━━━━━ Quoted passage ━━━━━
Wednesday, December 5, 2007

Examples of Unconnected Dots

Kit Seelye has been reporting on politics since 1992. But she thinks the American Enterprise Institute is "a nonpartisan group."

The fact that AEI is hardly "non-partisan" is basic. John Bolton used to be a Senior Vice President. The AEI probably put the "empire" into "we're an empire now." ThinkProgress has more.

Another example: Howard Kurtz has been the media reporter at the same newspaper as Walter Pincus since 1990. I am sure Pincus is familiar with the backstory of recent CIA intelligence failures--and the crucial role of the neoconservatives in that failure.

But during a chat session, Kurtz had the following to say:
Anonymous: New York Times, right now: "Breaking News 12:06 PM ET: U.S. Report Says Iran Halted Nuclear Weapons Program in 2003." This should be interesting.

washingtonpost.com: "Iran halted its nuclear weapons development program in the fall of 2003 under international pressure but is continuing to enrich uranium..." (AP, Dec. 3)
━━━━━ Entries supplied ━━━━━
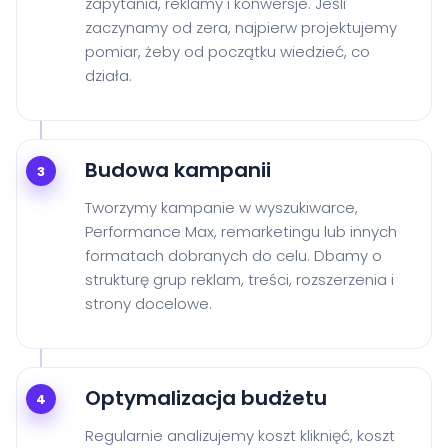
zapytania, reklamy i konwersje. Jeśli
zaczynamy od zera, najpierw projektujemy
pomiar, żeby od początku wiedzieć, co
działa.
Budowa kampanii
3
Tworzymy kampanie w wyszukiwarce,
Performance Max, remarketingu lub innych
formatach dobranych do celu. Dbamy o
strukturę grup reklam, treści, rozszerzenia i
strony docelowe.
Optymalizacja budżetu
4
Regularnie analizujemy koszt kliknięć, koszt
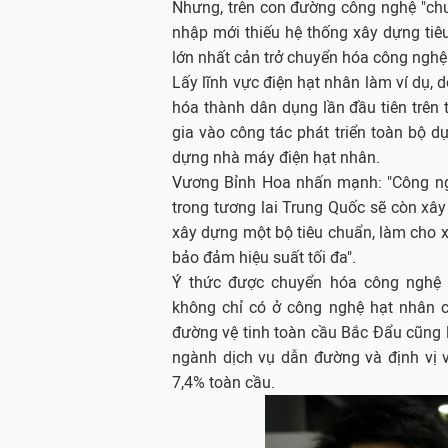
Nhưng, trên con đường công nghệ "ch
nhập mới thiếu hệ thống xây dựng tiêu
lớn nhất cản trở chuyển hóa công ngh
Lấy lĩnh vực điện hạt nhân làm ví dụ
hóa thành dân dụng lần đầu tiên trên
gia vào công tác phát triển toàn bộ dự
dựng nhà máy điện hạt nhân.
Vương Bỉnh Hoa nhấn mạnh: "Công ngh
trong tương lai Trung Quốc sẽ còn xây
xây dựng một bộ tiêu chuẩn, làm cho x
bảo đảm hiệu suất tối đa".
Ý thức được chuyển hóa công nghệ 
không chỉ có ở công nghệ hạt nhân 
đường vệ tinh toàn cầu Bắc Đẩu cũng l
ngành dịch vụ dẫn đường và định vị 
7,4% toàn cầu.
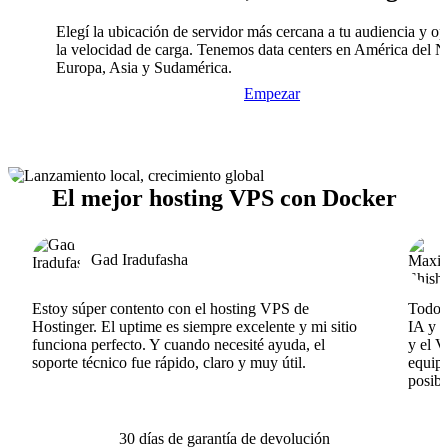
Elegí la ubicación de servidor más cercana a tu audiencia y op
la velocidad de carga. Tenemos data centers en América del N
Europa, Asia y Sudamérica.
Empezar
El mejor hosting VPS con Docker
Gad Iradufasha
Estoy súper contento con el hosting VPS de
Todo f
Hostinger. El uptime es siempre excelente y mi sitio
IA y e
funciona perfecto. Y cuando necesité ayuda, el
y el V
soporte técnico fue rápido, claro y muy útil.
equipo
posibl
30 días de garantía de devolución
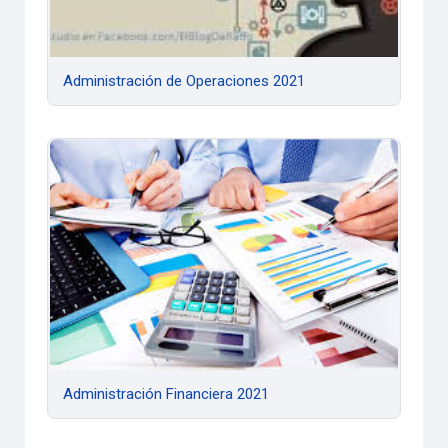
Administración de Operaciones 2021
Administración Financiera 2021
Administración Financiera 2021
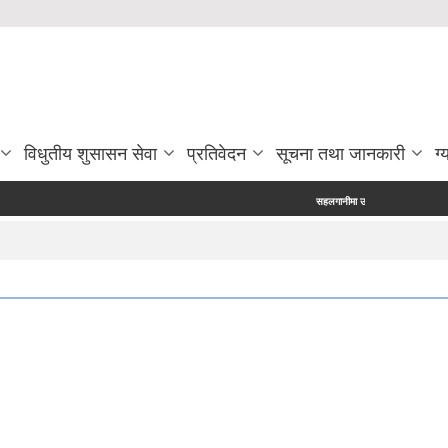
विधुतीय शुसासन सेवा
प्रतिवेदन
सूचना तथा जानकारी
ग्
सहलगानीमा उच्च मूल्य कृषिवस्तु उत्पादन प्रविर्द्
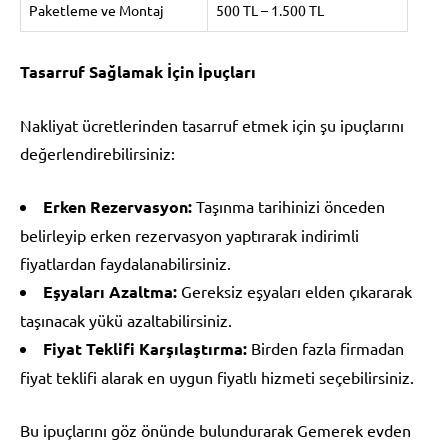
Paketleme ve Montaj
500 TL – 1.500 TL
Tasarruf Sağlamak İçin İpuçları
Nakliyat ücretlerinden tasarruf etmek için şu ipuçlarını
değerlendirebilirsiniz:
Erken Rezervasyon:
Taşınma tarihinizi önceden
belirleyip erken rezervasyon yaptırarak indirimli
fiyatlardan faydalanabilirsiniz.
Eşyaları Azaltma:
Gereksiz eşyaları elden çıkararak
taşınacak yükü azaltabilirsiniz.
Fiyat Teklifi Karşılaştırma:
Birden fazla firmadan
fiyat teklifi alarak en uygun fiyatlı hizmeti seçebilirsiniz.
Bu ipuçlarını göz önünde bulundurarak Gemerek evden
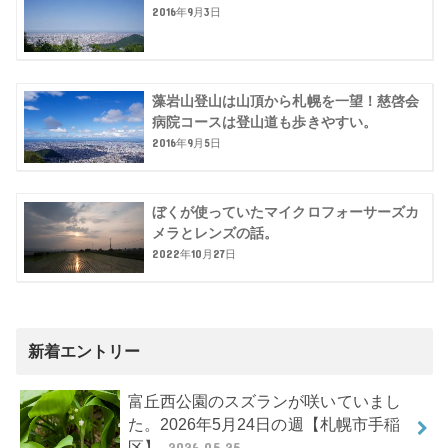
2016年9月3日
藻岩山登山は山頂から札幌を一望！慈啓会
病院コースは登山道も歩きやすい。
2016年9月5日
ぼくが使っていたマイクロフォーサーズカ
メラとレンズの話。
2022年10月27日
新着エントリー
富丘西公園のスズランが咲いていまし
た。2026年5月24日の週【札幌市手稲
区】
2026.05.25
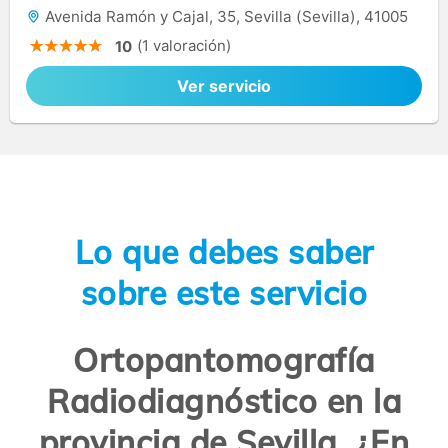
Avenida Ramón y Cajal, 35, Sevilla (Sevilla), 41005
(1 valoración)
10
Ver servicio
Lo que debes saber
sobre este servicio
Ortopantomografía
Radiodiagnóstico en la
provincia de Sevilla. ¿En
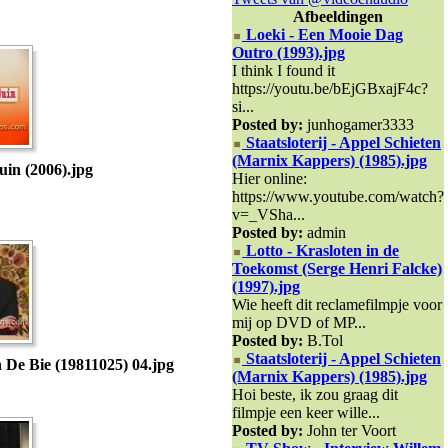
Afbeeldingen
Loeki - Een Mooie Dag
Outro (1993).jpg
I think I found it
https://youtu.be/bEjGBxajF4c?
si...
Posted by:
junhogamer3333
Staatsloterij - Appel Schieten
(Marnix Kappers) (1985).jpg
uin (2006).jpg
Hier online:
https://www.youtube.com/watch?
v=_VSha...
Posted by:
admin
Lotto - Krasloten in de
Toekomst (Serge Henri Falcke)
(1997).jpg
Wie heeft dit reclamefilmpje voor
mij op DVD of MP...
Posted by:
B.Tol
Staatsloterij - Appel Schieten
 De Bie (19811025) 04.jpg
(Marnix Kappers) (1985).jpg
Hoi beste, ik zou graag dit
filmpje een keer wille...
Posted by:
John ter Voort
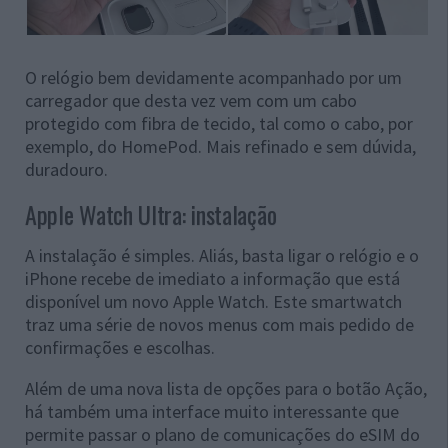
O relógio bem devidamente acompanhado por um
carregador que desta vez vem com um cabo
protegido com fibra de tecido, tal como o cabo, por
exemplo, do HomePod. Mais refinado e sem dúvida,
duradouro.
Apple Watch Ultra: instalação
A instalação é simples. Aliás, basta ligar o relógio e o
iPhone recebe de imediato a informação que está
disponível um novo Apple Watch. Este smartwatch
traz uma série de novos menus com mais pedido de
confirmações e escolhas.
Além de uma nova lista de opções para o botão Ação,
há também uma interface muito interessante que
permite passar o plano de comunicações do eSIM do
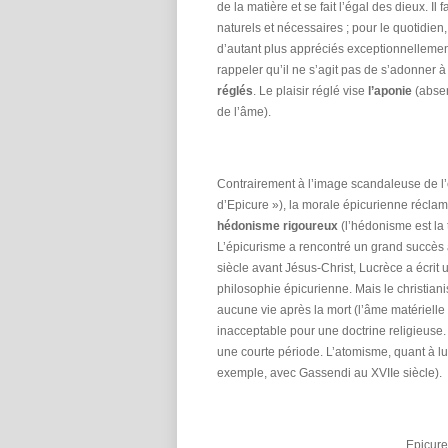
de la matière et se fait l’égal des dieux. Il 
naturels et nécessaires ; pour le quotidien,
d’autant plus appréciés exceptionnellement
rappeler qu’il ne s’agit pas de s’adonner à
réglés
. Le plaisir réglé vise
l’aponie
(absen
de l’âme).
Contrairement à l’image scandaleuse de l
d’Epicure »), la morale épicurienne récl
hédonisme rigoureux
(l’hédonisme est la t
L’épicurisme a rencontré un grand succès 
siècle avant Jésus-Christ, Lucrèce a écrit
philosophie épicurienne. Mais le christiani
aucune vie après la mort (l’âme matérielle
inacceptable pour une doctrine religieuse.
une courte période. L’atomisme, quant à l
exemple, avec Gassendi au XVII
e
siècle).
Epicure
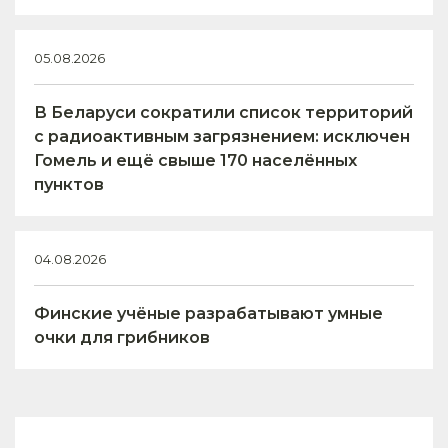
05.08.2026
В Беларуси сократили список территорий
с радиоактивным загрязнением: исключен
Гомель и ещё свыше 170 населённых
пунктов
04.08.2026
Финские учёные разрабатывают умные
очки для грибников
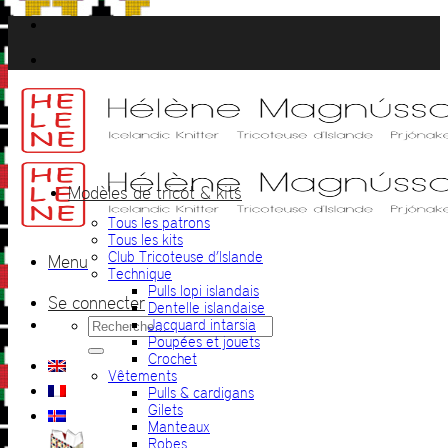
Passer
au
contenu
Modèles de tricot & kits
Tous les patrons
Tous les kits
Club Tricoteuse d’Islande
Menu
Technique
Pulls lopi islandais
Se connecter
Dentelle islandaise
Recherche
Jacquard intarsia
pour :
Poupées et jouets
Crochet
Vêtements
Pulls & cardigans
Gilets
Manteaux
Robes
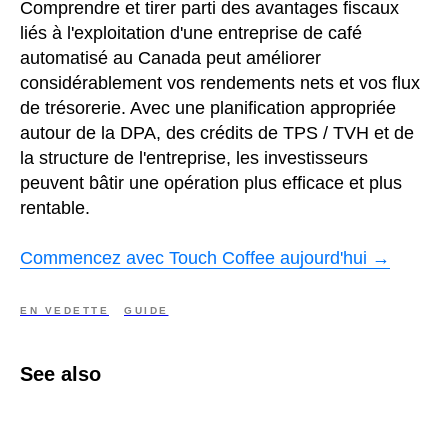
Comprendre et tirer parti des avantages fiscaux
liés à l'exploitation d'une entreprise de café
automatisé au Canada peut améliorer
considérablement vos rendements nets et vos flux
de trésorerie. Avec une planification appropriée
autour de la DPA, des crédits de TPS / TVH et de
la structure de l'entreprise, les investisseurs
peuvent bâtir une opération plus efficace et plus
rentable.
Commencez avec Touch Coffee aujourd'hui →
EN VEDETTE
GUIDE
See also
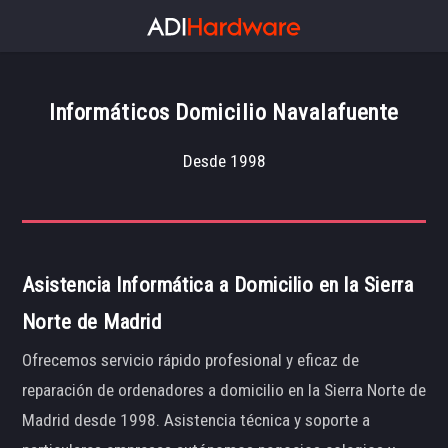
Informáticos Domicilio Navalafuente
Desde 1998
Asistencia Informática a Domicilio en la Sierra
Norte de Madrid
Ofrecemos servicio rápido profesional y eficaz de
reparación de ordenadores a domicilio en la Sierra Norte de
Madrid desde 1998. Asistencia técnica y soporte a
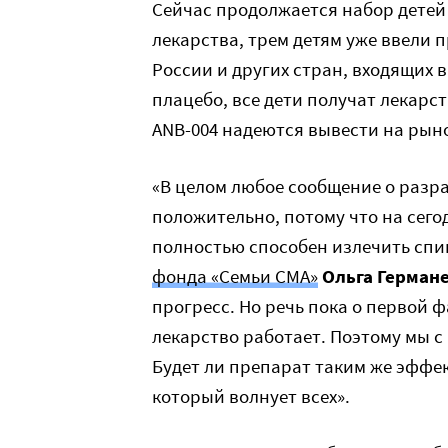
Сейчас продолжается набор детей
лекарства, трем детям уже ввели п
России и других стран, входящих 
плацебо, все дети получат лекарс
ANB-004 надеются вывести на рынок
«В целом любое сообщение о разр
положительно, потому что на сего
полностью способен излечить сп
фонда «Семьи СМА»
Ольга Герман
прогресс. Но речь пока о первой ф
лекарство работает. Поэтому мы с
Будет ли препарат таким же эффек
который волнует всех».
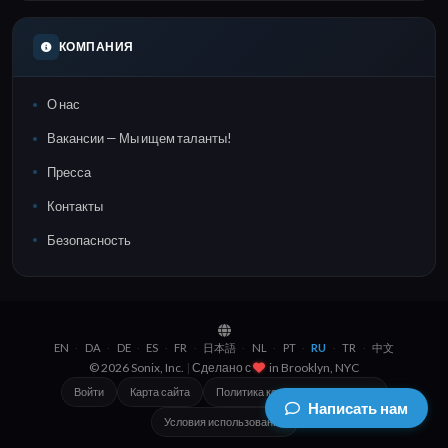
КОМПАНИЯ
О нас
Вакансии — Мы ищем таланты!
Пресса
Контакты
Безопасность
EN
DA
DE
ES
FR
日本語
NL
PT
RU
TR
中文
·
·
·
·
·
·
·
·
·
·
© 2026 Sonix, Inc.
|
Сделано с
in
Brooklyn, NYC
Войти
Карта сайта
Политика конфиденциальности
Написать нам
Условия использования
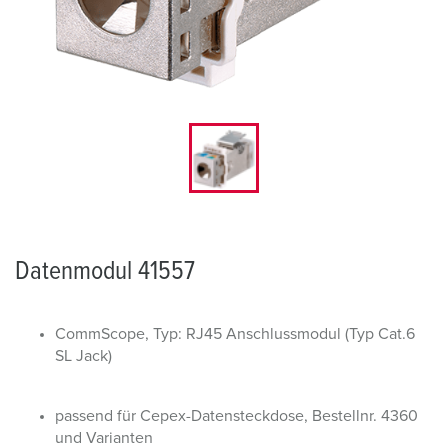
Datenmodul 41557
CommScope, Typ: RJ45 Anschlussmodul (Typ Cat.6
SL Jack)
passend für Cepex-Datensteckdose, Bestellnr. 4360
und Varianten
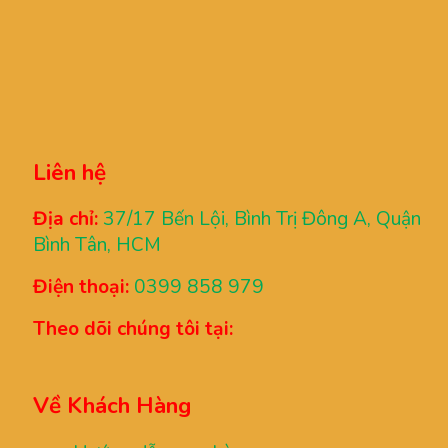
Liên hệ
Địa chỉ:
37/17 Bến Lội, Bình Trị Đông A, Quận
Bình Tân, HCM
Điện thoại:
0399 858 979
Theo dõi chúng tôi tại:
Về Khách Hàng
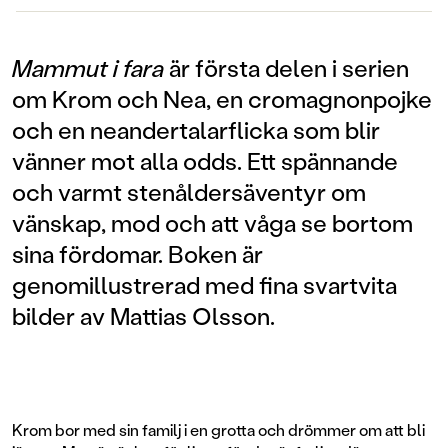
Mammut i fara
är första delen i serien
om Krom och Nea, en cromagnonpojke
och en neandertalarflicka som blir
vänner mot alla odds. Ett spännande
och varmt stenåldersäventyr om
vänskap, mod och att våga se bortom
sina fördomar. Boken är
genomillustrerad med fina svartvita
bilder av Mattias Olsson.
Krom bor med sin familj i en grotta och drömmer om att bli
━━━━━
• Prompt 1:
Write out the part of the unconnected-dots blog post starting at "The fact that" and ending at "ThinkProgress has more.".
• Prompt 2:
Extend the unconnected-dots blog post from its final sentence onward.
The rows have no connection to the blog post on unconnected dots.

• Answer space 1:
The fact that AEI is hardly "non-partisan" is basic. John Bolton used to be a Senior Vice President. The AEI probably put the "empire" into "we're an empire now." ThinkProgress has more.

• Answer space 2:
Howard Kurtz: I would just make a note about the attribution in the lead: "senior intelligence officials said Monday." They may well be right. But some intelligence officials were obviously flat wrong about Saddam's WMD.
But Kurtz, even though the right wing may have the chutzpa to make that argument, the neoconservatives are out. And the intelligence services are regaining their professional footing.

Couldn't Kurtz, some time over the past few years, wheel his chair over to Pincus's cube have a chat? Lunch with him in the WaPo cafeteria? I mean, Pincus's work is supposedly relevant to his job, considering that Pincus covered the whole Judy Miller fiasco.